Quel est le livre sur votre table de chevet?
 
Présentement, je suis plongée dans la série policière de Frank Tallis qui met en scène un inspecteur de police et un psychanalyste qui tentent de résoudre des crimes commis à Vienne à l’époque de Freud. Vraiment chouette! Bien sûr, il y a aussi sur ma table de chevet d’autres livres qui attendent d’être lus et même d’autres qui attendent d’être terminés.
 
Dans quel endroit préférez-vous lire?
 
Dans mon lit, sous la couette. Dans un fauteuil, derrière la fenêtre, réchauffée par un rayon de soleil. Devant un lac, sur le bout d’un quai.

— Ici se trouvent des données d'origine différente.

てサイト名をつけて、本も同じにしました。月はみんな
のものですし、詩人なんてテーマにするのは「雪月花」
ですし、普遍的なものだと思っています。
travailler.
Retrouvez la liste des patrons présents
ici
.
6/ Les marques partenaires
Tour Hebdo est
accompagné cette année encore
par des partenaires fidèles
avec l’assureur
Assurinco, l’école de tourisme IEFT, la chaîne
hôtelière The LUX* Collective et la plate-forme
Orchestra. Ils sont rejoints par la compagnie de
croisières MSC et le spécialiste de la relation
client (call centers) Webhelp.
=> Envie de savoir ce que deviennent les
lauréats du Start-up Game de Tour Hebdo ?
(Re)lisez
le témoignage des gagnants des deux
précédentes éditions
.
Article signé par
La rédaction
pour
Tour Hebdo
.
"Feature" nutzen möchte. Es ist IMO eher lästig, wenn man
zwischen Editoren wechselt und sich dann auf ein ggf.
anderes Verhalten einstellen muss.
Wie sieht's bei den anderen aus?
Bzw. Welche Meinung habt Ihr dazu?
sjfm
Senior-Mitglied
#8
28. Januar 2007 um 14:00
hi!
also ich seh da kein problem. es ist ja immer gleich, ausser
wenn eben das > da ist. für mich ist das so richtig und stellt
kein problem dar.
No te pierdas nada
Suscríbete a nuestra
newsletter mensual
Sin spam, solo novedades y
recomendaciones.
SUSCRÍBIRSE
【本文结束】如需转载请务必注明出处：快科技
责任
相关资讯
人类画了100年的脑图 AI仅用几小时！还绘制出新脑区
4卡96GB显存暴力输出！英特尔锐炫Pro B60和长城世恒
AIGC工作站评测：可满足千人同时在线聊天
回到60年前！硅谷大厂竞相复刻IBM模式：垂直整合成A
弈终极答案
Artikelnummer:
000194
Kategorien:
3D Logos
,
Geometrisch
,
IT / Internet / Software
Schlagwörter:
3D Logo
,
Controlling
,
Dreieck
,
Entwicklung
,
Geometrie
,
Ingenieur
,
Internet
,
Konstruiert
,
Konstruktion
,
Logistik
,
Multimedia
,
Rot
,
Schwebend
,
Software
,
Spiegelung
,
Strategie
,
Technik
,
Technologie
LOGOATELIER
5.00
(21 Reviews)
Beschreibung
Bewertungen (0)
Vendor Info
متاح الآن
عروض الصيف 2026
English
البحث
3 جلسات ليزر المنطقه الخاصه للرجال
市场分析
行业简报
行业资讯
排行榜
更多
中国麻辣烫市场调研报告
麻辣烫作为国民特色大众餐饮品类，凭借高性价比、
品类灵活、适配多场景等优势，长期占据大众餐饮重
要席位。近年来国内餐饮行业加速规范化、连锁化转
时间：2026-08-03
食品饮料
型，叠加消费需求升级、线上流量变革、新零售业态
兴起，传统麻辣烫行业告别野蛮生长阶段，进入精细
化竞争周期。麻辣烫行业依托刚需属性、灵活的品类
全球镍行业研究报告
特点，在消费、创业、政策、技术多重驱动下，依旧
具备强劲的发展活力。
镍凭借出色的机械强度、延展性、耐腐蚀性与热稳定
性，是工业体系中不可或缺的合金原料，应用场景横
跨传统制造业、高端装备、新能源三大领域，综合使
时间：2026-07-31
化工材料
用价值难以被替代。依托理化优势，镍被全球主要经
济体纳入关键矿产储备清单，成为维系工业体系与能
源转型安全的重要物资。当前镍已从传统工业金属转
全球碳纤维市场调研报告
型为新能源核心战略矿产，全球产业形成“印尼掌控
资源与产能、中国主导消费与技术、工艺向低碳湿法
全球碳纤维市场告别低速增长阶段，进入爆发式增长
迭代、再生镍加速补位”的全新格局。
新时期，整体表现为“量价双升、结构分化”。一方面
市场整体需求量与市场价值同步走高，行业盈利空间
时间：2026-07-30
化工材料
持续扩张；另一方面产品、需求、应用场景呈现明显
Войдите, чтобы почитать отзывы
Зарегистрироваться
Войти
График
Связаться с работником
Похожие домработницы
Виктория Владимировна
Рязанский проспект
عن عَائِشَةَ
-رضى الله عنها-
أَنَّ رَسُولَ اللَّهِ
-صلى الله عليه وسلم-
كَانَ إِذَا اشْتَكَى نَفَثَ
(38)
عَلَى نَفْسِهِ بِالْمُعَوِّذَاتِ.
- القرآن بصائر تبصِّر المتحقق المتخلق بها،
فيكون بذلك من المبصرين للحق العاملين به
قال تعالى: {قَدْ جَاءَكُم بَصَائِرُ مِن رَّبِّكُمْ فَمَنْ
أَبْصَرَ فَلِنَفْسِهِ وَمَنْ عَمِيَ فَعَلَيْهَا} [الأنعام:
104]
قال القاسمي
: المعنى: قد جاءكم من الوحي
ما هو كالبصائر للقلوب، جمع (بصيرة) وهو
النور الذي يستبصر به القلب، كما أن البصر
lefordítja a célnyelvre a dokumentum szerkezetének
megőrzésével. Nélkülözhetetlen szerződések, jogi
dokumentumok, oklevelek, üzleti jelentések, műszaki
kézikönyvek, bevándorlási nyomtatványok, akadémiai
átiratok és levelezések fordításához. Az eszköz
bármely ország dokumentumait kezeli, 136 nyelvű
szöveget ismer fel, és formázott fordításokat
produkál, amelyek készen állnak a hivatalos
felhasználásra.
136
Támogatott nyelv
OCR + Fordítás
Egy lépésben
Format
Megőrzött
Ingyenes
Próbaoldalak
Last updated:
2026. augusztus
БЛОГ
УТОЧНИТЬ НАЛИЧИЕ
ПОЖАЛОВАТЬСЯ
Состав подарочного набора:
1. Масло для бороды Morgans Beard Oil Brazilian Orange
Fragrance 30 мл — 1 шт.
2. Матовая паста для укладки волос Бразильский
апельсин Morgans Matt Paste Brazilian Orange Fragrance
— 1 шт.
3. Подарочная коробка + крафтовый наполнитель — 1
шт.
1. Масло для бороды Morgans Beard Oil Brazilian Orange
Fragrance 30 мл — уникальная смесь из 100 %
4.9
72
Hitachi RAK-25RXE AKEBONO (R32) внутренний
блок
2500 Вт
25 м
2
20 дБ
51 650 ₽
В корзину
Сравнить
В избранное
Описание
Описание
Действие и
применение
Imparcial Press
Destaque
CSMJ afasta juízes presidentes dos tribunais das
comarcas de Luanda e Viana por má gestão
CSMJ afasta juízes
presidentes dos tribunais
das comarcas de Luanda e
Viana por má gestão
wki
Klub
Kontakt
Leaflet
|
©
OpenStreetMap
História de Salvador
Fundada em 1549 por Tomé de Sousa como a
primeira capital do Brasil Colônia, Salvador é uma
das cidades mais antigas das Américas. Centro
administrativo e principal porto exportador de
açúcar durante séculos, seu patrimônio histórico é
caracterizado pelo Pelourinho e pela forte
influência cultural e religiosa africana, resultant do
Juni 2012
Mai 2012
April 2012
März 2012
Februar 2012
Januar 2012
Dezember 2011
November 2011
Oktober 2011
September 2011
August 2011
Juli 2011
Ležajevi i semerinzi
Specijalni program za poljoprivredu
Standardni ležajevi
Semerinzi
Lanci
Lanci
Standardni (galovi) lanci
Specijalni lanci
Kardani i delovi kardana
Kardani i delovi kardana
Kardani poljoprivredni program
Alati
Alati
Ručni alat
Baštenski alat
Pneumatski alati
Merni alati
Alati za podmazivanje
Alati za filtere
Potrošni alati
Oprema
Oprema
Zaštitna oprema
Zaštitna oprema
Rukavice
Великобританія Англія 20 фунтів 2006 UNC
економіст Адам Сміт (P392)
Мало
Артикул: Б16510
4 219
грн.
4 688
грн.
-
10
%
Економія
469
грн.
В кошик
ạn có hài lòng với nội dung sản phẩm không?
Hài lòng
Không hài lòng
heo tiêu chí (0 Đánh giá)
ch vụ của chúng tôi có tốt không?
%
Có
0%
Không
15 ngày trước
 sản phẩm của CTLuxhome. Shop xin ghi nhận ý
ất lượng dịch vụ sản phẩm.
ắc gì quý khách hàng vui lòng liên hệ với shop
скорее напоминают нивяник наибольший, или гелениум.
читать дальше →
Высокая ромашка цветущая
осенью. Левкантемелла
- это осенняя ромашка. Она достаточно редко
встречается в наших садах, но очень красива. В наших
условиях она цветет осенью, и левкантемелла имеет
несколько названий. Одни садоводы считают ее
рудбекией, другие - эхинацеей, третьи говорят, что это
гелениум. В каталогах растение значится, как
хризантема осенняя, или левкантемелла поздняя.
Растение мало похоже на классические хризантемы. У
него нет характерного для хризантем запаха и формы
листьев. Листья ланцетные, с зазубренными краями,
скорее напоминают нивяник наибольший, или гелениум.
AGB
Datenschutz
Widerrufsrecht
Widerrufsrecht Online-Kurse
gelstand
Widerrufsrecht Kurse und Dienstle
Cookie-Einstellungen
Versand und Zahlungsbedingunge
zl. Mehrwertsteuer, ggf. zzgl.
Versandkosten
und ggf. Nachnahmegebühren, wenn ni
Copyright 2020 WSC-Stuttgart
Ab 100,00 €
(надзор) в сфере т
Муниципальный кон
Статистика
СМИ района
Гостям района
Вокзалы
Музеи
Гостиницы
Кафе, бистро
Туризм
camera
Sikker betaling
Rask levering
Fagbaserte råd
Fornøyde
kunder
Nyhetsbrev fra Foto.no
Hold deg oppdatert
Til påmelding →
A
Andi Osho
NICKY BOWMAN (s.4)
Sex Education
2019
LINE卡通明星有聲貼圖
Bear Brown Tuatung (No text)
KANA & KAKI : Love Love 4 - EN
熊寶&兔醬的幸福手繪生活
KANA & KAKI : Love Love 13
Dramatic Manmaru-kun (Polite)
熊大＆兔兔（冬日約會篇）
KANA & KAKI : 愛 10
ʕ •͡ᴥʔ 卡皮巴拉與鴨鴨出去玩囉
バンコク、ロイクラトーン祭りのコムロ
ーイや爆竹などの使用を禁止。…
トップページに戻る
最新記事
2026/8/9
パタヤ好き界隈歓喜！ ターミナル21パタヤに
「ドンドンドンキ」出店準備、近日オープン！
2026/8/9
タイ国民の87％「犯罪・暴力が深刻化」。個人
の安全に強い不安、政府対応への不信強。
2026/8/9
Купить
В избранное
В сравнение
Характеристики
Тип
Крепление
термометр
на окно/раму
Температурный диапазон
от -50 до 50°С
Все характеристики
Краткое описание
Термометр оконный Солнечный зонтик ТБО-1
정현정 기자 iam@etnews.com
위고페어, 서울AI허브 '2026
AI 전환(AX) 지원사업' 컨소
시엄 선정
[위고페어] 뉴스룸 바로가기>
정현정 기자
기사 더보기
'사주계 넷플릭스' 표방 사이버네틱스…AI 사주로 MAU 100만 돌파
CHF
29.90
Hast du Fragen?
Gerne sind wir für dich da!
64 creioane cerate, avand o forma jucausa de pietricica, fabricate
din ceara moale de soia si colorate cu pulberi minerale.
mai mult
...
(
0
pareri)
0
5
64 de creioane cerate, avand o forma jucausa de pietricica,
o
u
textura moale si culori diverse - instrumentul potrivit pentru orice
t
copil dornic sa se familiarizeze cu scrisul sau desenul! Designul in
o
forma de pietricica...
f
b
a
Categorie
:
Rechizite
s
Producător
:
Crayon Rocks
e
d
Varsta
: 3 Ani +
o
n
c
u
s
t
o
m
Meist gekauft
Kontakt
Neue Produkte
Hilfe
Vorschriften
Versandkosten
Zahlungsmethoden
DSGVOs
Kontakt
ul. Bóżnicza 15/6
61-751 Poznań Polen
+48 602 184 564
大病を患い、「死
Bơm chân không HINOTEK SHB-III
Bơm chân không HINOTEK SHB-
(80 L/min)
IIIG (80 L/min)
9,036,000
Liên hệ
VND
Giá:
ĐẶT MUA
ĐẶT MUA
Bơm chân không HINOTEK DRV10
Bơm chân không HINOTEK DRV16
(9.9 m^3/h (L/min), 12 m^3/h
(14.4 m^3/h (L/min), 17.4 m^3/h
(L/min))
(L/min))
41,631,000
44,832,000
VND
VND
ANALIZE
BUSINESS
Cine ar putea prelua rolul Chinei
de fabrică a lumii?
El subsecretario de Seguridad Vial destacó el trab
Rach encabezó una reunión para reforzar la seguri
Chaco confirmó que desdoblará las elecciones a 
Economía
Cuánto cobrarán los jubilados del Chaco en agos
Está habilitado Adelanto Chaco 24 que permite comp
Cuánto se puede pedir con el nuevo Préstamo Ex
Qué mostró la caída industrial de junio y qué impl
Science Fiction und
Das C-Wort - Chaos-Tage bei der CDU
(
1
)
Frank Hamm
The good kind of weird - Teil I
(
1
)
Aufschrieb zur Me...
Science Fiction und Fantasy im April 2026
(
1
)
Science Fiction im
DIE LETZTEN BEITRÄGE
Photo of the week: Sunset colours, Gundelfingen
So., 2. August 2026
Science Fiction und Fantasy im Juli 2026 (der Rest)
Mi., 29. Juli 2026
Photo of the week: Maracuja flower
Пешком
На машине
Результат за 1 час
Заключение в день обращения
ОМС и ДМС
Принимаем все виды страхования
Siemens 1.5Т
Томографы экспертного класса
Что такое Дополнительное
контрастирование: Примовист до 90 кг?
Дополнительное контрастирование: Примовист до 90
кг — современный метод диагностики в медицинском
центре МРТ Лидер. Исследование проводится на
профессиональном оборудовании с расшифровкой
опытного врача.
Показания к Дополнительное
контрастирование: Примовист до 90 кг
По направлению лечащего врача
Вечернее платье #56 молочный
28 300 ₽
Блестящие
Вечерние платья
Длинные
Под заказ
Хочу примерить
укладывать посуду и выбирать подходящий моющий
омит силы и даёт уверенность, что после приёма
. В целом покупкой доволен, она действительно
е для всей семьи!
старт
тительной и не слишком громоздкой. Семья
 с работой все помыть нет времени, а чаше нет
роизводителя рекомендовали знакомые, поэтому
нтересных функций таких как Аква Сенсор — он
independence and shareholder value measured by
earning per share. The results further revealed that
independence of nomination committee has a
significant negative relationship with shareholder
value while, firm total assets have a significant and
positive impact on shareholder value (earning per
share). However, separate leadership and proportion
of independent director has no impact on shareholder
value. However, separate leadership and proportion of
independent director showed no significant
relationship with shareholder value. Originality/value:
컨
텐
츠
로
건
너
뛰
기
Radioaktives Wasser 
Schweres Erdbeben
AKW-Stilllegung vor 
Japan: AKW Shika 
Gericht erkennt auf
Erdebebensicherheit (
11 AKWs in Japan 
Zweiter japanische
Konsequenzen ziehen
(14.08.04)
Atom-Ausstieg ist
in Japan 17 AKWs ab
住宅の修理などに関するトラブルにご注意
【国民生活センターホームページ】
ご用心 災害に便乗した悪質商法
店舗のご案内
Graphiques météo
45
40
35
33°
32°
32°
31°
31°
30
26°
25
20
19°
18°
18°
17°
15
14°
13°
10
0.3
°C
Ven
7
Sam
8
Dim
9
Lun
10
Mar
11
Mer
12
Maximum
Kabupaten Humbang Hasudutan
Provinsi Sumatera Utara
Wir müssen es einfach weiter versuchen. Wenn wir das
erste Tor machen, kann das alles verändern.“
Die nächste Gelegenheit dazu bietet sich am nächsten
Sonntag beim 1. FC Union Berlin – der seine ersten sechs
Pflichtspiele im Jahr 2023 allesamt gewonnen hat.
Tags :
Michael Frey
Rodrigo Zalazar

Devant la mer, les pieds nus dans le sable.
 
Si vous étiez un livre, lequel seriez-vous?
 
Il faudrait que ce soit un livre à la fois grave et humoristique, écrit à la première personne du singulier, littéraire sans pédanterie, inventif mais qui sonne vrai et juste… Des suggestions?
 
Avez-vous une suggestion de lecture pour ceux qui ont aimé Du soleil même la nuit? 

Pour les adolescents : Ophélie de Charlotte Gingras. Pour les lecteurs plus expérimentés : La Solitude des nombres premiers de Paolo Giordano ou Sous le règne de Bone de Russell Banks.